Abu Dhabi airport grows fast, but lags behind globally-connected Dubai

Source:Xinhua Published: 2012-10-2 16:28:29

The ongoing 18th global air travel congress World Routes in Abu Dhabi exposes the domestic rivalry between the two major airports in the United Arab Emirates (UAE).

"With a year-to-date growth of 21 percent (as of August 2012), Abu Dhabi International Airport is one of the fastest growing airports in the world," said James Bennett, CEO of Abu Dhabi Airports Company (ADAC), at the three-day World Routes, which kicked off Sunday. With this rate, Abu Dhabi, whose airport just celebrated this year its 30th jubilee, hosted 9.68 million passengers from January through August.

In addition, the UAE capital outperformed its rival and neighboring emirate Dubai, whose airport grew by 20 percent in the same month.

Both UAE hubs do indeed very well amid global economic uncertainty. For the full year of 2011, only two airports managed to achieve a year-on-year growth of above 20 percent, namely Indira Ghandi International in Delhi (up 21.7 percent) and Brazil's Rio de Janeiro (20.5 percent higher).

In absolute figures, the UAE's internal rivalry shows a different picture. While Dubai eyes some 56 million passengers in 2012 (after 51 million passengers in 2011), Abu Dhabi's target for this year stands at 12 million travelers. Dubai lured last year some 10 million tourists, while Abu Dhabi welcomed 2 million visitors.

But while nine-tenths of Dubai's passengers are landing in Dubai just to change plane, "Abu Dhabi's passenger base is much more balanced as some 45 percent of people landing in Abu Dhabi also stay there for business or holidays," according to Bennett.

In the civil aviation language, such travelers are called "OD (origin-destination) passengers".

The skewed image of the two airports has many reasons, one of them being Dubai's first-mover advantage. Dubai's $4.5-billion Terminal 3 gave the business metropolis a boost when it opened in October 2008, paving the way for an exclusive departure and landing hub for Dubai's state-owned carrier Emirates Airlines.

Secondly, Abu Dhabi, or "AD" as it is called among locals, still lacks leisure and tourist attractions. Even residents in Abu Dhabi prefer driving for 45 minutes to neighboring Dubai simply because AD lacks mega-malls like the Dubai Mall, the world's largest shopping center, or the Mall of the Emirates, which even hosts an artificial ski slope.

The ADAC CEO asked passengers and airliners for some patience. "Abu Dhabi's second phase of development includes the Midfield Terminal. It is under construction and will be completed in 2017 and will have a capacity for 30 million people per year."

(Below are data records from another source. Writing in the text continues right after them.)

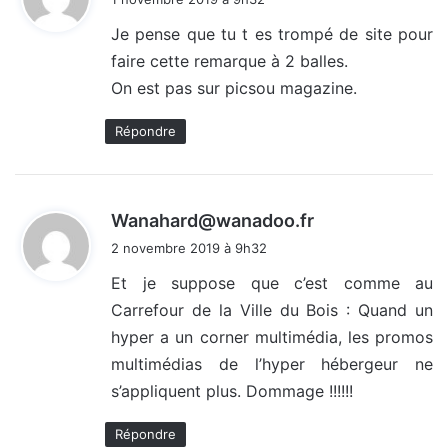
t
Je pense que tu t es trompé de site pour
faire cette remarque à 2 balles.
:
On est pas sur picsou magazine.
Répondre
d
Wanahard@wanadoo.fr
i
2 novembre 2019 à 9h32
t
Et je suppose que c’est comme au
Carrefour de la Ville du Bois : Quand un
:
hyper a un corner multimédia, les promos
multimédias de l’hyper hébergeur ne
s’appliquent plus. Dommage !!!!!!
Répondre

Abu Dhabi's state-owned carrier Etihad Airways is the main driver of passenger growth, "and growth we achieved mainly through partnerships we entered in recent years," said Etihad CEO James Hogan at the World Routes.

Etihad bought in December 2011 nearly one-third shares of German low-cost carrier Air Berlin, while it does code-sharing with 38 other airlines.

But amid a tricky world economy, even Dubai's Emirates Airlines, the fastest growing carrier in the world, cannot continue without partnerships. A month ago, the Emirates signed up for a partnership with Australia's Qantas.

The carrier, with the image of a kangaroo on its tail fin, will be the first foreign airline that will be allowed to use Dubai's Terminal 3.

Meanwhile, operations started at Dubai World Central (DWC), the new airport in the west of Dubai. Designed to host 150 million passengers until 2030, DWC has ambitions to become the largest airport in the world. "It is not yet clear if the old Dubai International Airport will move to DWC or if only some airlines will be shifted there," said Dubai Airport CEO Paul Griffiths.